***** Reading text

Now President Trump’s two nominations guarantee a solidly conservative Court that we should expect to reliably decide cases — especially hot-button cases — along party lines. This will make it very difficult for many to see the Supreme Court as anything but a set of political actors making partisan judgments, to a degree that is without precedent in American history.

A Court that lacks widespread, bipartisan confidence faces grave risks. One can imagine the firestorm that might result if, say, the Court struck down by a 5-4 margin along party lines a Democratic president’s signature legislative accomplishment. The political branches might feel pressure to ignore the Court’s judgment, which would provoke an unprecedented constitutional crisis. Even if that did not come to pass, it’s likely the confrontation between the branches would significantly weaken the Court.

Other possibilities seem even worse. Anticipating the possibility that the new conservative majority would block progressive reforms, Democrats are warming to the idea of court-packing. Even if justified, such moves will only provoke further partisan escalation that will leave the Court’s image, and the rule of law, badly damaged.

Can this coming crisis be averted? Can the Supreme Court be saved from this fate? We think so. But preserving the Court’s legitimacy as an institution above politics will require a complete reenvisioning of how the Court works and how the justices are chosen. To save what is good about the Court, we must radically change the Court.

**********
***** Supplied information

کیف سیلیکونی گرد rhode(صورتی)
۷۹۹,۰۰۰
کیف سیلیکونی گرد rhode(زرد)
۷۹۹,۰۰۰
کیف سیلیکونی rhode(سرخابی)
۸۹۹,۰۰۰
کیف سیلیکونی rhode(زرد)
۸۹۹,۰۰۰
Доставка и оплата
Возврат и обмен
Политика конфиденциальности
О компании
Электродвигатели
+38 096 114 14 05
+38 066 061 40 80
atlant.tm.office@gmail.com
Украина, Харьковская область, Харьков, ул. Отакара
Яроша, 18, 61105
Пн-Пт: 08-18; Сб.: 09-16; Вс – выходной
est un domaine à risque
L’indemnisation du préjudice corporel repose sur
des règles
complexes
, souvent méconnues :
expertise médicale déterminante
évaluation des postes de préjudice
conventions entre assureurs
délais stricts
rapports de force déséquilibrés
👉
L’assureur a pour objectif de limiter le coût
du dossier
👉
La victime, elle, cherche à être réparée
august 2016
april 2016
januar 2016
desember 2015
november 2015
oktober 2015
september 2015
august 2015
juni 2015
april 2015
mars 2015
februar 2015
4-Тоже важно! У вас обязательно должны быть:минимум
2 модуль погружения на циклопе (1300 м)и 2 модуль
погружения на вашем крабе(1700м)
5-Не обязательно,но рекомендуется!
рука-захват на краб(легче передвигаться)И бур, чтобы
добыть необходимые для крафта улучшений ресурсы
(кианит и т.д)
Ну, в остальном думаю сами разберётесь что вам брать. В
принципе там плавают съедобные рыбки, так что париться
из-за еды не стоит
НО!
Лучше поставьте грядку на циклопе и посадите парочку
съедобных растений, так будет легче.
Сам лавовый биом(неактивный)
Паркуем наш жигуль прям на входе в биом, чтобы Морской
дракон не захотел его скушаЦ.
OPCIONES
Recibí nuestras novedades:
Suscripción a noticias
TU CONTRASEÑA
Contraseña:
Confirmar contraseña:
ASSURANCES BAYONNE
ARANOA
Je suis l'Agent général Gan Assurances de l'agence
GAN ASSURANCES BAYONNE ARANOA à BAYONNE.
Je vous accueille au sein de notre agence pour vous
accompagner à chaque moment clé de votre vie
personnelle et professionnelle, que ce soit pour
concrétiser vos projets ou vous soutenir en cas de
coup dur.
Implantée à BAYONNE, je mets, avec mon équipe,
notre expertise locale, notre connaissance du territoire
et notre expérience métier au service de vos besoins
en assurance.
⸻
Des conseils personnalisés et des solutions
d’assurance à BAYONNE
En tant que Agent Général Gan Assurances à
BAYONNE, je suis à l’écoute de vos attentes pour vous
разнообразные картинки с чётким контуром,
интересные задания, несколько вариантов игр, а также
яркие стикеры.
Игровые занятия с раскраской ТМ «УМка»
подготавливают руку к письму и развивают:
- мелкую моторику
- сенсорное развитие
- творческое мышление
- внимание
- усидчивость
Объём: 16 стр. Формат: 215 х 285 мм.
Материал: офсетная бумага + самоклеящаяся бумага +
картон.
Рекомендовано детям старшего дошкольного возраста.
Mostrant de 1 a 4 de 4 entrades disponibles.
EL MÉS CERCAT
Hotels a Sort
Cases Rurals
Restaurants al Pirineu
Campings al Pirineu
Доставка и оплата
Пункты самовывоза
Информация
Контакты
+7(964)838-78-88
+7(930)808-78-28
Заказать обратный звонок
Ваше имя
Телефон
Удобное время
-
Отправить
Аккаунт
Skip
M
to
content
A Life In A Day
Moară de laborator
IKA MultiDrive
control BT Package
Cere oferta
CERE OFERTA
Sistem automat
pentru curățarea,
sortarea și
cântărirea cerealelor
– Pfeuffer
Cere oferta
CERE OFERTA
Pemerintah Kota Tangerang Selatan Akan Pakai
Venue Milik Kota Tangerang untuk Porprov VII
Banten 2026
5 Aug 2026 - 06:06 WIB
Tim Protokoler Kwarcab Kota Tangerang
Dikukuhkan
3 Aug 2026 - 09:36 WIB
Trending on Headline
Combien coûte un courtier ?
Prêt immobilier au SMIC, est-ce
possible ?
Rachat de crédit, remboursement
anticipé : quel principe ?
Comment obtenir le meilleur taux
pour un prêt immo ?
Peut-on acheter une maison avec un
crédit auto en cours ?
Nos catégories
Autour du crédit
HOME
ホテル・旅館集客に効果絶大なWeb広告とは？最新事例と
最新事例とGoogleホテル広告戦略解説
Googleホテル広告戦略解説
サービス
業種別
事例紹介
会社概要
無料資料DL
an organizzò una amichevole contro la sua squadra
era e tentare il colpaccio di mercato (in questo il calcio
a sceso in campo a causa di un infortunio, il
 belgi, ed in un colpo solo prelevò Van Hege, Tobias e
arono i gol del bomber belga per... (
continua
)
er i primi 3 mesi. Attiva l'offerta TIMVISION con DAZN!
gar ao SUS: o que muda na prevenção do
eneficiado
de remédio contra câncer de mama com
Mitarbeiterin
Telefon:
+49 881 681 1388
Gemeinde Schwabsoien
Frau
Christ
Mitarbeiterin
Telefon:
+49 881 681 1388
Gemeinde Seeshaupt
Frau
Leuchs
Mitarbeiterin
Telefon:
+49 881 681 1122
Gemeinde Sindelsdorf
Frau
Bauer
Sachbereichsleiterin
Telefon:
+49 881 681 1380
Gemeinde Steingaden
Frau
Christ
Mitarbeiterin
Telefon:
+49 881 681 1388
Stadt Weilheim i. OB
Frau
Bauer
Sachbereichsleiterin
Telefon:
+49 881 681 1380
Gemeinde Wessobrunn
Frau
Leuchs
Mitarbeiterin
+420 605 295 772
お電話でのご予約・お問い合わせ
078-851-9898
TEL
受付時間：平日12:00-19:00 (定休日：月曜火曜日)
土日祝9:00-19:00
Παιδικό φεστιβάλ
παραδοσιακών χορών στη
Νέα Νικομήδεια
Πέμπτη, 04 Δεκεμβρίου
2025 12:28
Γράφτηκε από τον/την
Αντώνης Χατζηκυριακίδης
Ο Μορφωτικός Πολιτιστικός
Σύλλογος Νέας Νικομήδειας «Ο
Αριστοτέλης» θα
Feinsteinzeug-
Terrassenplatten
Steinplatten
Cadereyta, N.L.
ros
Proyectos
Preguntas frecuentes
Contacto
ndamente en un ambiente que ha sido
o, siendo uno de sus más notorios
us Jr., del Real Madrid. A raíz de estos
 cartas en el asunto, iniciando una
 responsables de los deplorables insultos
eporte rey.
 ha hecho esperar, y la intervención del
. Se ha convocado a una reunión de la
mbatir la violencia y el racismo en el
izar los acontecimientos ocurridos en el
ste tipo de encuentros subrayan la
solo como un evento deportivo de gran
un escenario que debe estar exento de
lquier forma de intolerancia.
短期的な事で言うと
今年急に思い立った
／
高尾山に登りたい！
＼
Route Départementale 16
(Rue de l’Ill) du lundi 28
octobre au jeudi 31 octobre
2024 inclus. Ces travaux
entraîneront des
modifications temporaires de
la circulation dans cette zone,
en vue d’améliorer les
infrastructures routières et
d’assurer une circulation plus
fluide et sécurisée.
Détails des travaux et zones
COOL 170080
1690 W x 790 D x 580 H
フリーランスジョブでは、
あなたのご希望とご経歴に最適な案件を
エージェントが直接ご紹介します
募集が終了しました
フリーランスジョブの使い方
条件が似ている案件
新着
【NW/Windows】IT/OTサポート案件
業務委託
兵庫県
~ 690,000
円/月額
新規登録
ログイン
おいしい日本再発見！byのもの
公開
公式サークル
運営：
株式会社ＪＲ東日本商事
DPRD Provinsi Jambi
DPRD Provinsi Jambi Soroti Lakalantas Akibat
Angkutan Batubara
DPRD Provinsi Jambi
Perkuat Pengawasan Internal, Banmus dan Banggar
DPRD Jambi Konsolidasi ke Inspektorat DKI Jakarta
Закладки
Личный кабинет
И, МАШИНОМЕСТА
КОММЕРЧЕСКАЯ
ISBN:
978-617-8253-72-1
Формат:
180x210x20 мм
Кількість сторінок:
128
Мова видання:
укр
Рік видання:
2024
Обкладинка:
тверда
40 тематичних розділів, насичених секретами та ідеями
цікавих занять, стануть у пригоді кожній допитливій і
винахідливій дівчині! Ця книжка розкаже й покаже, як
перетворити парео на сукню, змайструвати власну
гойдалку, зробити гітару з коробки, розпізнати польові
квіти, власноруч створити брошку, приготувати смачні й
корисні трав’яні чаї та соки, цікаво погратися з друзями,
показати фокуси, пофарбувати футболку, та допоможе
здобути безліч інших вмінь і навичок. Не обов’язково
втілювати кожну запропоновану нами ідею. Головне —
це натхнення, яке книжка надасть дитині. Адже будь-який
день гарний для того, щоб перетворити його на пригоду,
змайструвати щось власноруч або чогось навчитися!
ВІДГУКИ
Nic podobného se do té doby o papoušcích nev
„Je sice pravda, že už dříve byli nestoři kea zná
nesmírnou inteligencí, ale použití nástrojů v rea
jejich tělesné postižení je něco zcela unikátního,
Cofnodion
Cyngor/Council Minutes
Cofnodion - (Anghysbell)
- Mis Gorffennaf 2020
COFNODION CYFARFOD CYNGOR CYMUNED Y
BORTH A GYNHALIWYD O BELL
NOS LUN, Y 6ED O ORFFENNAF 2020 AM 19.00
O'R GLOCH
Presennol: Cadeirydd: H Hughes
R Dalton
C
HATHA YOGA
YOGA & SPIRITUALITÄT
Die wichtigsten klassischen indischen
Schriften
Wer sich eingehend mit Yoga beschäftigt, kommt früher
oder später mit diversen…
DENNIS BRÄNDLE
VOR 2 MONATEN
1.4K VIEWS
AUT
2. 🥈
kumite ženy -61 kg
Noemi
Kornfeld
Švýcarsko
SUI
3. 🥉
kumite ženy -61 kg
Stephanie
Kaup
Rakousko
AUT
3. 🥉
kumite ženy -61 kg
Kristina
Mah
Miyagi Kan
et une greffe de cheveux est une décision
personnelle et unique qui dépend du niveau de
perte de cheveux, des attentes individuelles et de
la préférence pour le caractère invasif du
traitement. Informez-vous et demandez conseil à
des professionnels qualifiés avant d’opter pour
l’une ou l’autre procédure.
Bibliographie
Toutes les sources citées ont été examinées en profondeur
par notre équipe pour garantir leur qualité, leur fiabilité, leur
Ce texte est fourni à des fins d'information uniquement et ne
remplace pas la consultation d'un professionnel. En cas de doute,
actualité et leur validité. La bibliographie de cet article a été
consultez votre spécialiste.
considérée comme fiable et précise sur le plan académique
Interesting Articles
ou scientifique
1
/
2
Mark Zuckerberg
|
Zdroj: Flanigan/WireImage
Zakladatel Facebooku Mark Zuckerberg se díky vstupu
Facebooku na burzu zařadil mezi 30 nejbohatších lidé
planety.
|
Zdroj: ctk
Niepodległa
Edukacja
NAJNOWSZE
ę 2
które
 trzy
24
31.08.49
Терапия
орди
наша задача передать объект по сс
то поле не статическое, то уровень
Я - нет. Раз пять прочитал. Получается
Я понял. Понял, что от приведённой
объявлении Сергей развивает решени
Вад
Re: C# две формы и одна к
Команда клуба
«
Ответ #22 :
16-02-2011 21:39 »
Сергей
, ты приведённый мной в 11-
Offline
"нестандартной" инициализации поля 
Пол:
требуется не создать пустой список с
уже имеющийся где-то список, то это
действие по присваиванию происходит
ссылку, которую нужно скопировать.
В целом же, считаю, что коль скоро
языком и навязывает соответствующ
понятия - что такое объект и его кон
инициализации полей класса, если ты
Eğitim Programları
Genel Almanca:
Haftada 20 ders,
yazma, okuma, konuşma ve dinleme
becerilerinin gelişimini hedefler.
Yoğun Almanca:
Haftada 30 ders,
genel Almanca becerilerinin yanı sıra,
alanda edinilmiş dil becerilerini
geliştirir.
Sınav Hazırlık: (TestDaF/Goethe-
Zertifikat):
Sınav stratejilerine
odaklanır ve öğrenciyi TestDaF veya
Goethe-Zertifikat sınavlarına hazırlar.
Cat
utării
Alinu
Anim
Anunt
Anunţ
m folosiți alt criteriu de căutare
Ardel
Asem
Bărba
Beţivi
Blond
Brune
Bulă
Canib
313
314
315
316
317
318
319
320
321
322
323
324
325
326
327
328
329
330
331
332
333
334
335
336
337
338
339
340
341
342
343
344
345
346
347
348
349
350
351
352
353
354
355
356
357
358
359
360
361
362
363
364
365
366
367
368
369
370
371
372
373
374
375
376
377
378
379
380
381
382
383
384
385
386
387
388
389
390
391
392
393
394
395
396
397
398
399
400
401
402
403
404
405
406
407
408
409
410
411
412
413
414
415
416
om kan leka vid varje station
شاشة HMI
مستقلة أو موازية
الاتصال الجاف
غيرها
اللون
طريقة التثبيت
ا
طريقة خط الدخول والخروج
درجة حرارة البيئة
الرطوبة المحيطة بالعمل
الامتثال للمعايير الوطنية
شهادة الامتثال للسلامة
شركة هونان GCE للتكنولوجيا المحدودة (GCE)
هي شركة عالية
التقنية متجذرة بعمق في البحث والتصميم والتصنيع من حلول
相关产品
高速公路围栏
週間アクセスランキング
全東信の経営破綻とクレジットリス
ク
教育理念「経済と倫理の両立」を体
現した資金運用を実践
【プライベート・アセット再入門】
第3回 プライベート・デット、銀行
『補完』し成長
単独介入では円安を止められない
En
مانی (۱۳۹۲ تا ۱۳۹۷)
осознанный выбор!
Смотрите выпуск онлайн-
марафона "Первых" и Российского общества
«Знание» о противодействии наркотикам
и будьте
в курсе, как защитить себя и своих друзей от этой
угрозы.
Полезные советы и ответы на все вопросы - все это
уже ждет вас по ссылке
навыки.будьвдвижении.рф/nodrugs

**********

* _Exercises to complete_
**a.** What idea does the passage on the Supreme Court say Democrats are warming to?
**b.** Please write a continuation of the passage on the Supreme Court, picking up right after its final sentence.

* _Exercise answers_
**a.** Court-packing.

**b.**
The Supreme Court panel solution

Successful reform could take many shapes. To advance the discussion, we’ll propose two ideas here. The first is changing the Supreme Court from nine permanent justices to a rotating group of justices, similar to a panel on a court of appeals. Every judge on the federal court of appeals would also be appointed as an associate justice of the Supreme Court. The Supreme Court “panel” would be composed of nine justices, selected at random from the full pool of associate justices. Once selected, the justices would hear cases for only two weeks, before another set of judges would replace them.

This approach would effectively eliminate the high stakes of Supreme Court appointments, thereby taking the Court out of the electoral and political realm. It would also significantly decrease the ideological partisanship of each court decision. No single judge would be able to advance an ideological agenda over decades of service or develop a cult of personality among partisans. And it would be very difficult to be a judicial activist on any given case because the next panel — arriving as soon as two weeks later — might have a different composition and take a different tack.

Cases would also be chosen behind a veil of ignorance. While serving their two weeks, the justices would consider petitions for Supreme Court review. But with such short terms of service, the justices could not pick cases with a partisan agenda in mind; another slate of justices would hear the cases they select.

Activist lawyers would also not be able to game the system, bringing legal arguments and cases based on predictions of which way the Court is likely to decide. In the run of cases, the Court’s decisions would likely be far more deferential to the democratic process and far more tightly linked to precedent. That would be especially true if the new system were combined with a rule requiring supermajority votes to strike down federal statutes on constitutional grounds.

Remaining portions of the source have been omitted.